Hollow sphere has redundant nodes

[HybridDog]

To add only the necessary nodes, I think that the sphere surface needs to be sampled from all three cartesian directions.
If you use only one direction, holes appear:

This happens because the angle between the surface normal and this direction is bigger than 45° (see left of where the arrow points).

If the surface is sampled from all three directions, no holes should appear. Positions at the opposite surface sides are trivial because of the symmetry.

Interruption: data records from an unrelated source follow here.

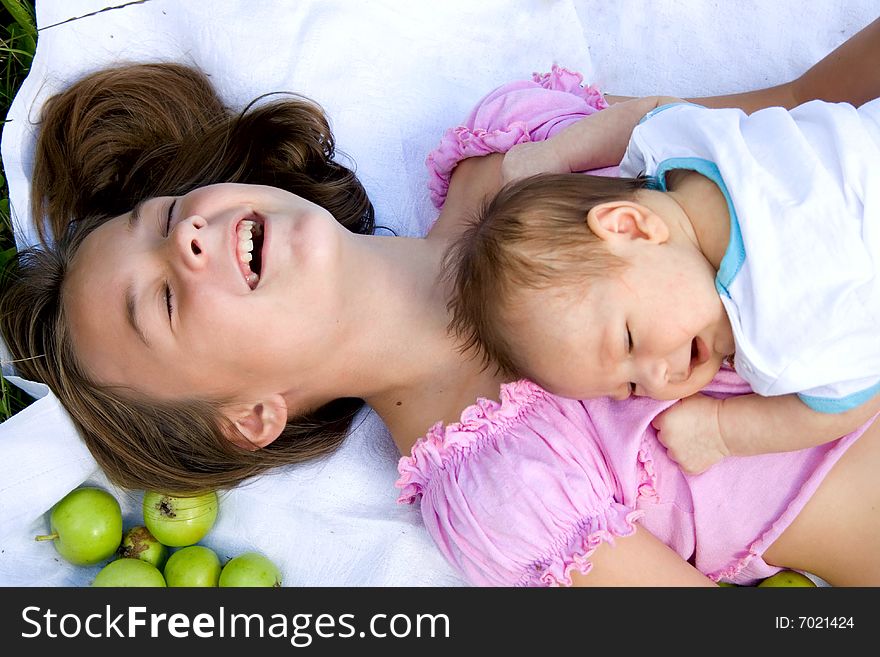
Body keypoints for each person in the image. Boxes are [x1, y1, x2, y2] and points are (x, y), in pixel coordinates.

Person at [1, 18, 879, 586]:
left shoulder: (521, 157)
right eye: (159, 301)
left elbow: (795, 114)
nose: (187, 236)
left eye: (165, 217)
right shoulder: (502, 491)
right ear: (252, 415)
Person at [446, 49, 880, 476]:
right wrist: (554, 155)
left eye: (630, 341)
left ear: (629, 226)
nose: (655, 382)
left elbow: (850, 398)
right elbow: (648, 111)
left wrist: (722, 431)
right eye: (631, 387)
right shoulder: (682, 148)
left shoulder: (776, 334)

Assume that the surface is sampled in Z direction (an orthographic projection). The height at (x,y) is then sqrt(r*r-x*x-y*y) if (x,y) is on the surface.
The (transposed) gradient is (-x/sqrt(r*r-x*x-y*y), -y/sqrt(r*r-x*x-y*y)). If both the (absolute value of the) x and y component of the gradient are less than one, holes cannot appear, so these positions need to be sampled in the Z direction.
|-x/sqrt(r*r-x*x-y*y)| <= 1, x <= sqrt(r*r-x*x-y*y), x*x <= r*r-x*x-y*y, 2*x*x <= r*r-y*y

forall x, y:
	if x*x+y*y <= r*r  -- on circle, this test is actually redundant
	and 2*x*x <= r*r-y*y and 2*y*y <= r*r-x*x then  -- small gradient
		z = round(sqrt(r*r-x*x-y*y))
		-- add nodes at (x,y,z) and (x,y,-z)
	end
end
-- do the same in X and Y directions

Why does the hollow sphere currently have more nodes than necessary?

[HybridDog]

Are the redundant nodes added so that connected glass domes look more connected?

[sfan5]

No idea but I'm willing to consider this a feature.